# YOUR INSTRUCTIONS
All entries are to be transcribed verbatim, but images are not carried over.

# INPUT MATERIAL
Start of Block
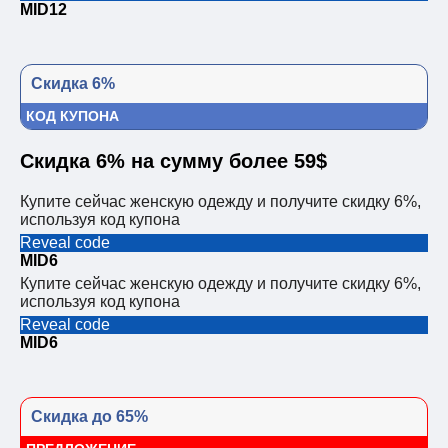
MID12
Скидка 6%
КОД КУПОНА
Скидка 6% на сумму более 59$
Купите сейчас женскую одежду и получите скидку 6%,
используя код купона
Reveal code
MID6
Купите сейчас женскую одежду и получите скидку 6%,
используя код купона
Reveal code
MID6
Скидка до 65%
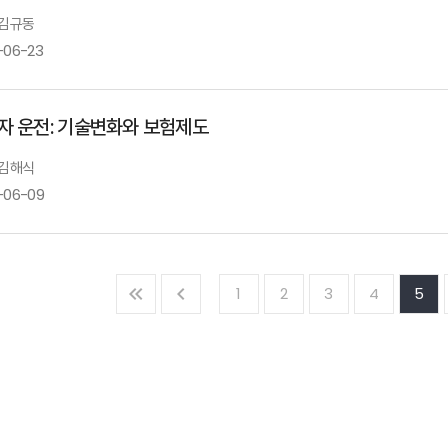
 김규동
-06-23
자 운전: 기술변화와 보험제도
 김해식
-06-09
1
2
3
4
5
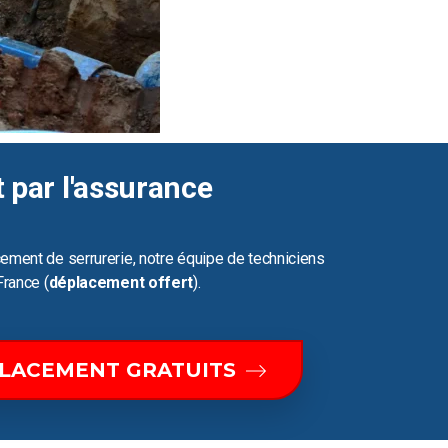
t par l'assurance
ement de serrurerie, notre équipe de techniciens
France (
déplacement offert
).
PLACEMENT GRATUITS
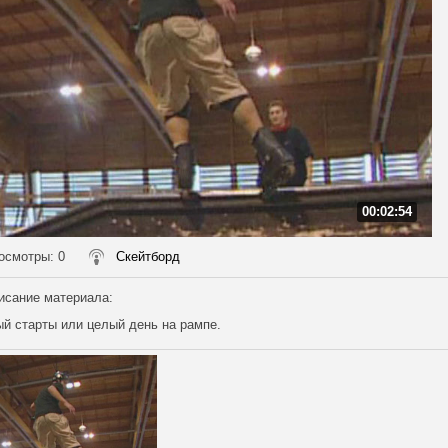
00:02:54
осмотры
: 0
Скейтборд
исание материала
:
й старты или целый день на рампе.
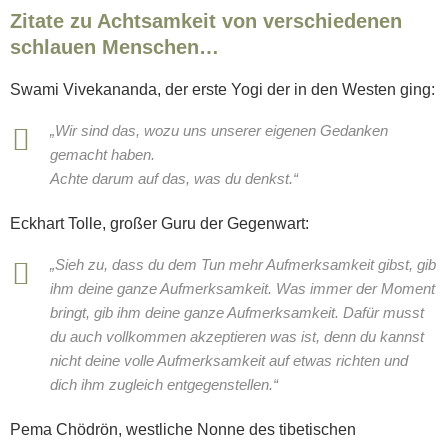
Zitate zu Achtsamkeit von verschiedenen
schlauen Menschen…
Swami Vivekananda, der erste Yogi der in den Westen ging:
„Wir sind das, wozu uns unserer eigenen Gedanken
gemacht haben.
Achte darum auf das, was du denkst.“
Eckhart Tolle, großer Guru der Gegenwart:
„Sieh zu, dass du dem Tun mehr Aufmerksamkeit gibst, gib
ihm deine ganze Aufmerksamkeit. Was immer der Moment
bringt, gib ihm deine ganze Aufmerksamkeit. Dafür musst
du auch vollkommen akzeptieren was ist, denn du kannst
nicht deine volle Aufmerksamkeit auf etwas richten und
dich ihm zugleich entgegenstellen.“
Pema Chödrön, westliche Nonne des tibetischen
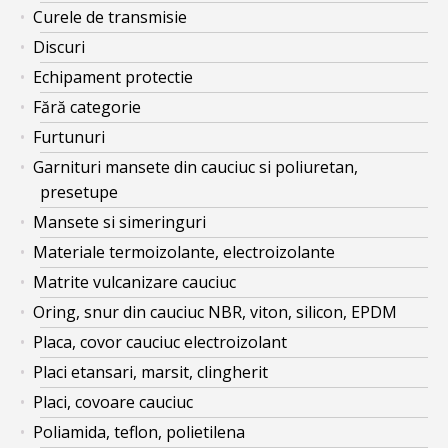
Curele de transmisie
Discuri
Echipament protectie
Fără categorie
Furtunuri
Garnituri mansete din cauciuc si poliuretan,
presetupe
Mansete si simeringuri
Materiale termoizolante, electroizolante
Matrite vulcanizare cauciuc
Oring, snur din cauciuc NBR, viton, silicon, EPDM
Placa, covor cauciuc electroizolant
Placi etansari, marsit, clingherit
Placi, covoare cauciuc
Poliamida, teflon, polietilena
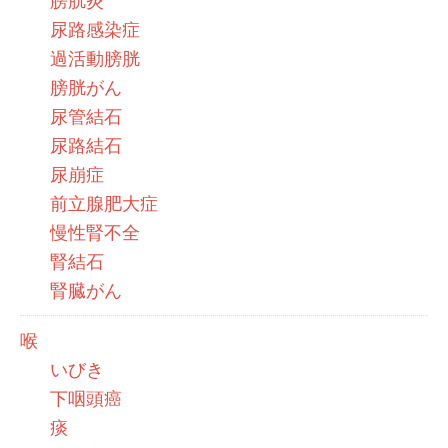
膀胱炎
尿路感染症
過活動膀胱
膀胱がん
尿管結石
尿路結石
尿崩症
前立腺肥大症
慢性腎不全
腎結石
腎臓がん
喉
いびき
下咽頭癌
痰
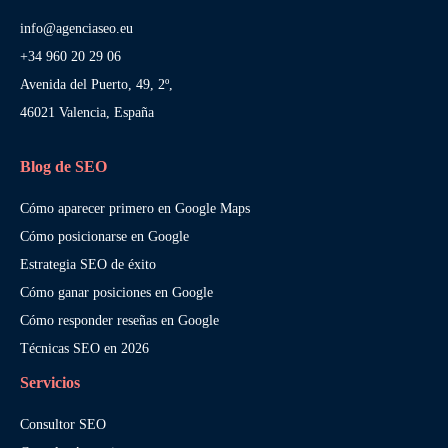
info@agenciaseo.eu
+34 960 20 29 06
Avenida del Puerto, 49, 2º,
46021 Valencia, España
Blog de SEO
Cómo aparecer primero en Google Maps
Cómo posicionarse en Google
Estrategia SEO de éxito
Cómo ganar posiciones en Google
Cómo responder reseñas en Google
Técnicas SEO en 2026
Servicios
Consultor SEO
End of Block
# SOLUTION BELOW
MID12
Скидка 6%
КОД КУПОНА
Скидка 6% на сумму более 59$
Купите сейчас женскую одежду и получите скидку 6%,
используя код купона
Reveal code
MID6
Купите сейчас женскую одежду и получите скидку 6%,
используя код купона
Reveal code
MID6
Скидка до 65%
 김규동
-06-23
자 운전: 기술변화와 보험제도
 김해식
-06-09
1
2
3
4
5
t par l'assurance
ement de serrurerie, notre équipe de techniciens
France (
déplacement offert
).
PLACEMENT GRATUITS
00:02:54
осмотры
: 0
Скейтборд
исание материала
:
й старты или целый день на рампе.
Zitate zu Achtsamkeit von verschiedenen
schlauen Menschen…
Swami Vivekananda, der erste Yogi der in den Westen ging:
„Wir sind das, wozu uns unserer eigenen Gedanken
gemacht haben.
Achte darum auf das, was du denkst.“
Eckhart Tolle, großer Guru der Gegenwart:
„Sieh zu, dass du dem Tun mehr Aufmerksamkeit gibst, gib
ihm deine ganze Aufmerksamkeit. Was immer der Moment
bringt, gib ihm deine ganze Aufmerksamkeit. Dafür musst
du auch vollkommen akzeptieren was ist, denn du kannst
nicht deine volle Aufmerksamkeit auf etwas richten und
dich ihm zugleich entgegenstellen.“
Pema Chödrön, westliche Nonne des tibetischen
Curele de transmisie
Discuri
Echipament protectie
Fără categorie
Furtunuri
Garnituri mansete din cauciuc si poliuretan,
presetupe
Mansete si simeringuri
Materiale termoizolante, electroizolante
Matrite vulcanizare cauciuc
Oring, snur din cauciuc NBR, viton, silicon, EPDM
Placa, covor cauciuc electroizolant
Placi etansari, marsit, clingherit
Placi, covoare cauciuc
Poliamida, teflon, polietilena
膀胱炎
尿路感染症
過活動膀胱
膀胱がん
尿管結石
尿路結石
尿崩症
前立腺肥大症
慢性腎不全
腎結石
腎臓がん
喉
いびき
下咽頭癌
痰
info@agenciaseo.eu
+34 960 20 29 06
Avenida del Puerto, 49, 2º,
46021 Valencia, España
Blog de SEO
Cómo aparecer primero en Google Maps
Cómo posicionarse en Google
Estrategia SEO de éxito
Cómo ganar posiciones en Google
Cómo responder reseñas en Google
Técnicas SEO en 2026
Servicios
Consultor SEO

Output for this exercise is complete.